Finnish doesn't even have phonemic stress, so just trying to get what all the pitch accent shit in any language is about makes my head hurt.
vijayjohn wrote:in the context of music, this wouldn't seem to be a very useful distinction to make, and it would make sense that "pitch" and "tone" would be used interchangeably.
Well, technically, there could be situations where they aren't interchangeable, but it wouldn't really make sense to extend those rare situations to all musical contexts. When speaking of the "tone" of guitars or bass or whatever, it can refer to the quality of the sound rather than the pitch; for example, you could have a "low/thick" tone without referring to the actual tuning of the guitar or the notes played, even if most of the time a "thick" or "heavy" or whatever "tone" goes hand in hand with a lower tuning and thus a lower pitch. The same applies to vocals, too, although I don't think anyone would generally describe any kind of singing as having a "low tone" unless the pitch was low...?

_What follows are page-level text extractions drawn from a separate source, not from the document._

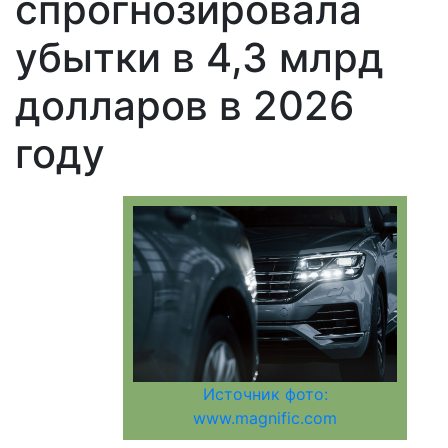
спрогнозировала
убытки в 4,3 млрд
долларов в 2026
году
Источник фото:
www.magnific.com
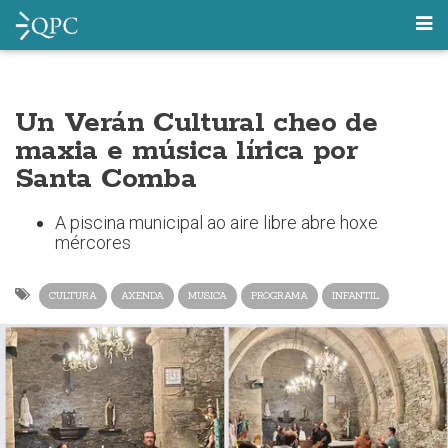
Un Verán Cultural cheo de
maxia e música lírica por
Santa Comba
A piscina municipal ao aire libre abre hoxe
mércores
CULTURA
AXENDA
MUSICA
PROGRAMA
INFANTIL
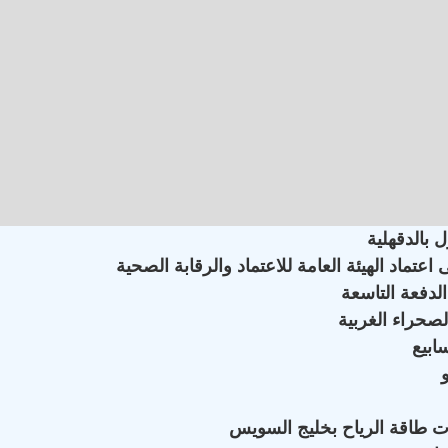
 بالدقهلية
ماد الهيئة العامة للاعتماد والرقابة الصحية
لدفعة التاسعة
لصحراء الغربية
ات طاقة الرياح بخليج السويس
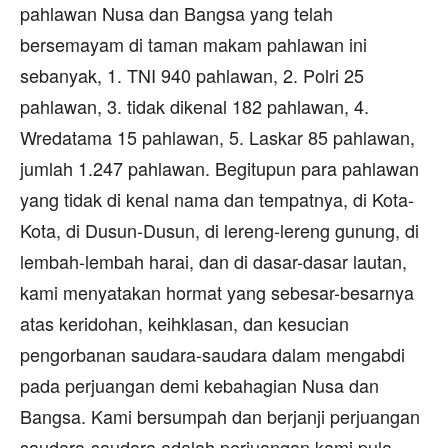
pahlawan Nusa dan Bangsa yang telah
bersemayam di taman makam pahlawan ini
sebanyak, 1. TNI 940 pahlawan, 2. Polri 25
pahlawan, 3. tidak dikenal 182 pahlawan, 4.
Wredatama 15 pahlawan, 5. Laskar 85 pahlawan,
jumlah 1.247 pahlawan. Begitupun para pahlawan
yang tidak di kenal nama dan tempatnya, di Kota-
Kota, di Dusun-Dusun, di lereng-lereng gunung, di
lembah-lembah harai, dan di dasar-dasar lautan,
kami menyatakan hormat yang sebesar-besarnya
atas keridohan, keihklasan, dan kesucian
pengorbanan saudara-saudara dalam mengabdi
pada perjuangan demi kebahagian Nusa dan
Bangsa. Kami bersumpah dan berjanji perjuangan
saudara-saudara adalah perjuangan kami pula,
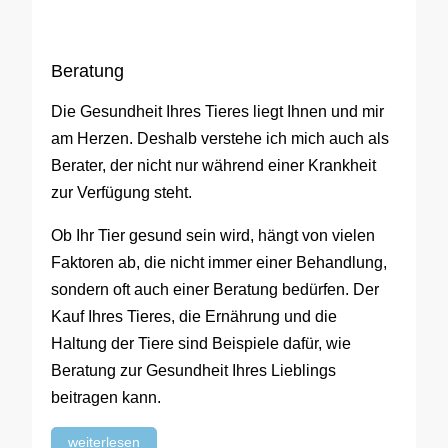
Beratung
Die Gesundheit Ihres Tieres liegt Ihnen und mir
am Herzen. Deshalb verstehe ich mich auch als
Berater, der nicht nur während einer Krankheit
zur Verfügung steht.
Ob Ihr Tier gesund sein wird, hängt von vielen
Faktoren ab, die nicht immer einer Behandlung,
sondern oft auch einer Beratung bedürfen. Der
Kauf Ihres Tieres, die Ernährung und die
Haltung der Tiere sind Beispiele dafür, wie
Beratung zur Gesundheit Ihres Lieblings
beitragen kann.
weiterlesen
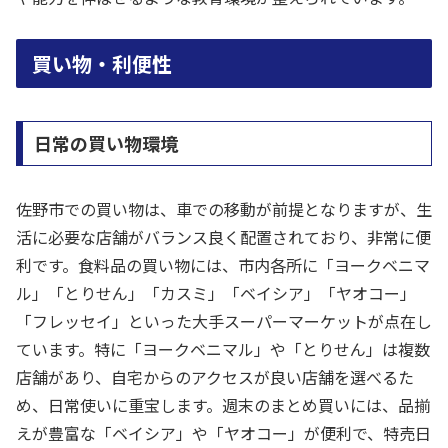
買い物・利便性
日常の買い物環境
佐野市での買い物は、車での移動が前提となりますが、生
活に必要な店舗がバランス良く配置されており、非常に便
利です。食料品の買い物には、市内各所に「ヨークベニマ
ル」「とりせん」「カスミ」「ベイシア」「ヤオコー」
「フレッセイ」といった大手スーパーマーケットが点在し
ています。特に「ヨークベニマル」や「とりせん」は複数
店舗があり、自宅からのアクセスが良い店舗を選べるた
め、日常使いに重宝します。週末のまとめ買いには、品揃
えが豊富な「ベイシア」や「ヤオコー」が便利で、特売日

When it comes to stuff like death metal growls, though, that's a whole another world of random words describing random shit that makes no sense half of the time (I mean, "toilet growl" makes perfect sense, but actually describing what a toilet growl is... well... yeah) and even more ridiculously, some of the terms used by electronic music artists and especially the general "community" are the stuff headaches are made of; in reference to synths or whatnot, "tone" can refer to the central pitch of a sound while "pitch" would refer to the detuning/harmonising/whatever pitch that varies, without implying any relation to the actual notes in a song, and tons of other terms are thrown around in ways I have no clue about.